ETHICAL ISSUES AND AI
This has always been an interesting subject. As AI is increasingly being used to make ethical decisions more and more possible solutions have been put forward in order to ensure these algorithms make the most morally sound decisions. An example of this is the moral machine experiment that took place not too long ago.
The researchers who conducted the moral machine experiment addressed this problem by having volunteers offer their opinions. This seemed to work, having the people help decide in part who lives and who dies on a road full of autonomous vehicles. It isn’t just self-driving cars either. Autonomous military weapons will have to make ethical decisions about sparing innocent civilians and crime assessment tools will need to utilize the proper criteria. However, a new potential solution has come to light. This solution, may in fact, steer us in the proper direction. One can only hope.
One example of the questions presented in the moral machine experiment.
ALGORITHM DESIGN MUST CHANGE
Its no secret that typical algorithms are not designed to make moral trade offs in the way we expect them too. They are designed to provide a singular mathematical objective such as, maximize the number of people saved. When you add conditional criteria in there such as accounting for “freedom” or “human rights” the answers get murky.
If we wish for future AI programs to provide us with what we want than we have to address they way programs are designed. Humans tend to want multiple incompatible things and this will not be easy to address with computer code. If we were dealing with super intelligent AI of the future than we would only have one shot to program in the ethical code we wish it to follow. Getting it wrong could have severe consequences. Therefore, it is imperative that this issue be addressed as soon as possible, before that point is reached.
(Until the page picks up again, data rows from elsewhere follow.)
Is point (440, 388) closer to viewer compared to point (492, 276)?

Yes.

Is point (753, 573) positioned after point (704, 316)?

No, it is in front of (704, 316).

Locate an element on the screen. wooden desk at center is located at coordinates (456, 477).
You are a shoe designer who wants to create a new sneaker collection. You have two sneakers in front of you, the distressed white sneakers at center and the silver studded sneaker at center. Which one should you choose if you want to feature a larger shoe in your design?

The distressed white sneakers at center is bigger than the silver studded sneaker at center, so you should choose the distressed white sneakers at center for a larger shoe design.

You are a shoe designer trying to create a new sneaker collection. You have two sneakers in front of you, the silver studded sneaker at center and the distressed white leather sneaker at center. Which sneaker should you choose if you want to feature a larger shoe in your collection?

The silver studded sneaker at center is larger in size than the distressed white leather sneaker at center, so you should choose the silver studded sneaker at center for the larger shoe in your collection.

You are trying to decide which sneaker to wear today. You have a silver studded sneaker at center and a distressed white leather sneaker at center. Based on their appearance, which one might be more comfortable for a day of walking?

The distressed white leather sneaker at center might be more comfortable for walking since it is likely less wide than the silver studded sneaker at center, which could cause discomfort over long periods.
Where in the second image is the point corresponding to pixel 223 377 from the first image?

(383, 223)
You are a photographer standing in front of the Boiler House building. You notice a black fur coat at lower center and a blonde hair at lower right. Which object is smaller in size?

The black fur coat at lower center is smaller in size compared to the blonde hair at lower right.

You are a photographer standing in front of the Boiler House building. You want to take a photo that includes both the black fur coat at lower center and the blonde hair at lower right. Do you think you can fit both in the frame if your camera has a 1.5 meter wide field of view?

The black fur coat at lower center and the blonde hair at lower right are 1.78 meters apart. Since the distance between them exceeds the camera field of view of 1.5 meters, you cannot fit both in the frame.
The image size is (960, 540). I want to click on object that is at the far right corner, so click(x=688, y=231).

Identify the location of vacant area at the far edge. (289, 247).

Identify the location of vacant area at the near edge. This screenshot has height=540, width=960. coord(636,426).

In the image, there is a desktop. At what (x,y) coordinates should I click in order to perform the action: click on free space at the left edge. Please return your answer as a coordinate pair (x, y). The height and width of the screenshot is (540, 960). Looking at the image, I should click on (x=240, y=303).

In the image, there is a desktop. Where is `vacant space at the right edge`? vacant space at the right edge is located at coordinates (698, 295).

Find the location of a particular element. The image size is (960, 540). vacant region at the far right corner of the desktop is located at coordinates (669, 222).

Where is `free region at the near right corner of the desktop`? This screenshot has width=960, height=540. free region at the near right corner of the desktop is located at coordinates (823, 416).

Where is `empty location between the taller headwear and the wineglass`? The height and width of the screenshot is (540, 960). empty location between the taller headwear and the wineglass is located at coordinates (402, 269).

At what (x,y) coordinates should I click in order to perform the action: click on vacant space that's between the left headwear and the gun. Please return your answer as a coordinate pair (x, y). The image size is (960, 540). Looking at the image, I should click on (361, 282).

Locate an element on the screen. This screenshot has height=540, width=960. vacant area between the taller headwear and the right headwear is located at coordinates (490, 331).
UNCERTAINTY COULD BE THE ANSWER
There exist many solutionless dilemmas in which humans must solve problems with much uncertainty. This in part allows us to narrow down the possibilities and settle for the one that seems to be the lesser of the many evils. These kinds of dilemmas aren’t just limited to algorithms. They have existed for centuries and philosophers and ethicists have studied them for nearly as long. The director of research for the partnership on AI, Peter Eckersley, has suggested that we find a way to build uncertainty into our algorithms in order to better equip them to consider multi faceted issues surrounding ethics and morality.
POSSIBLE IMPLEMENTATION TECHNIQUES
Eckersley puts forth two possible ways to express this mathematically. The first technique is known as partial ordering. If we begin with the premise that a typical algorithm is programmed to prefer friendly soldiers over friendly civilians and friendly civilians over enemy soldiers than we have a good starting point in which there is little room for uncertainty. We would simply adjust the former premise to tell the algorithm to prefer friendly soldiers over enemy soldiers and friendly civilians over enemy soldiers but not specify a preference between friendly soldiers and friendly civilians. This gives the algorithm some more room for decision making.
The second way in which this could be implemented is referred to as uncertain ordering. In this method you would have you have several lists of absolute preferences, but each one has a probability attached to it. Three-quarters of the time you might prefer friendly soldiers over friendly civilians over enemy soldiers. A quarter of the time you might prefer friendly civilians over friendly soldiers over enemy soldiers.
At this point the algorithm would be able to compute multiple scenarios and provide a menu of options for humans to deliberate on. Another way of illustrating this example is normally an algorithm would recommend the best single treatment based on the output from its training data. Using the techniques described above the algorithm would put forth three possible treatments. One for maximizing patient life span, one for minimizing patient suffering, and another for minimizing cost. The idea is to essentially keep the machine unsure and have it hand off the ethical decision making to the humans.
PROBLEMS AND FUTURE RESEARCH
A method like this would not be able to address instantaneous real time ethical decisions that would have to be made by self driving cars. So in those cases all of the decision making would have to be coded into the program ahead of time. After that, whatever the vehicle decided to do in whatever situation would have to be accepted.
Nevertheless, this is a problem that can be put off no longer. The complexity of our world is changing so fast that it will be impossible for one single person to understand every aspect of military response systems or the entirety of the ethical problem governing autonomous vehicles and their decisions. We will have to pass off some of that complex decision making to AI programs to keep things running efficiently. Experts believe that while Peter’s approach is a step in the right direction more research is needed to address all concerns.